Kasım bin Muhammed hazretleri “rahmetullahi aleyh” anlatıyor:
Sahabe-i kiramdan biri a’ma olmuştu.
Teselli için ziyarete gittiler.
Ama o hiç üzülmüyor;
- Ben, Peygamberimizi “aleyhisselam” görmek için gözümün görmesini isterdim. O olmadıktan sonra gözlerimin açılmasını istemem, diyordu.
Hayret ettiler.
- Gerçekten mi istemezsin?
- Elbette. Hatta Tübale’nin ceylanlarının güzel gözlerini bile istemem vallahi.
En mühim mesele
Bir gün de;
- Efendim, bizim için en büyük mesele nedir? diye sordular bu zata.
Cevaben;
- Bu dünyadan iman ile ayrılıp gitmektir, buyurdu. Onun için imansız gitmekten korkmalı, titremelidir.
Ve ekledi:
- Büyüklerden biri; “İmanımın gitmesinden, söğüt yaprağı gibi titriyorum” buyuruyor.
Sordular:
- İmansız gitmemek için ne yapmak lazım efendim?

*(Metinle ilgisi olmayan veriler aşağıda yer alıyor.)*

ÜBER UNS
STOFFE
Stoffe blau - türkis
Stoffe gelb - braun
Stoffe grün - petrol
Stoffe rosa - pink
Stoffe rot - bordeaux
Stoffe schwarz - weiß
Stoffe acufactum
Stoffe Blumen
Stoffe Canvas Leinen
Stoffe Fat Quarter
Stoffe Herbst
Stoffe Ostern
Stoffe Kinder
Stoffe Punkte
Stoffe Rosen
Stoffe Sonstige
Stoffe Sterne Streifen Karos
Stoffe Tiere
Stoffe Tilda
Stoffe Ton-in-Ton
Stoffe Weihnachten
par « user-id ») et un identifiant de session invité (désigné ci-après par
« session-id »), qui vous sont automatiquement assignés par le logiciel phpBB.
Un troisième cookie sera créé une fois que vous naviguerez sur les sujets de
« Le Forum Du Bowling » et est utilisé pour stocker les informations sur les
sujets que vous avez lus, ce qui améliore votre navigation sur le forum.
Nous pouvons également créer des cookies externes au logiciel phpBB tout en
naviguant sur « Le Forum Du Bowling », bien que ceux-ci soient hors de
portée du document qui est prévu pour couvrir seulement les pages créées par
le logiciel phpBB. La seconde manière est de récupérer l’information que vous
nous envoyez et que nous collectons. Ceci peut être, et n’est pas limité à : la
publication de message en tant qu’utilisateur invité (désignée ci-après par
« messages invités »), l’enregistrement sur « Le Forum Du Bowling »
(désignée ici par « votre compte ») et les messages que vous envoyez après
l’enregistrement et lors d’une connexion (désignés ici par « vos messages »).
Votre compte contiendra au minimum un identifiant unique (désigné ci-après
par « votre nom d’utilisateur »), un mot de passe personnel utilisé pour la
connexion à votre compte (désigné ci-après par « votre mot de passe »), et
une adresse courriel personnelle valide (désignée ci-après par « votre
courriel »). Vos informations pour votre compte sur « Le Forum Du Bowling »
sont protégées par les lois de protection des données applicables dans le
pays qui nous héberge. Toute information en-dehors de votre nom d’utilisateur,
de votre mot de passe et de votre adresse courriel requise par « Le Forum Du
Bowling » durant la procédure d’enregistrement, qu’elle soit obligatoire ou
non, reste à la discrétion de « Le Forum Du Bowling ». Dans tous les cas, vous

- Korkmak, hatta titremek lazım. İmansız ölmekten korkmayan, imansız ölür mâzallah.
İlim ve ihlas yoksa...
Bir gün de sohbetinde;
- İlmi ve ihlası olmayanın, ameli muteber değildir, buyurdu.
- Neden efendim? dediler.
- Çünkü İslamiyet bilmek dinidir, buyurdu. Bilmeden Müslümanlık olmaz. Yani dünya ve ahrette rahat etmek, saadete kavuşmak için, dinimizin bildirdiği, inanılacak ve yapılacak şeyleri öğrenmek, bilmek ve bunların gereğini yerine getirmek mecburiyetindeyiz.
Ve ekledi:
- Bilmeden yapılan bir ibadet, yanlış olduğu için sahih olmaz. Doğru yapılsa bile eğer Allah için yapılmamışsa, o da makbul değildir. Çünkü ihlassız yapılmıştır. Bu ameller, ahirette eski paçavra gibi sahibinin yüzüne çarpılacaktır.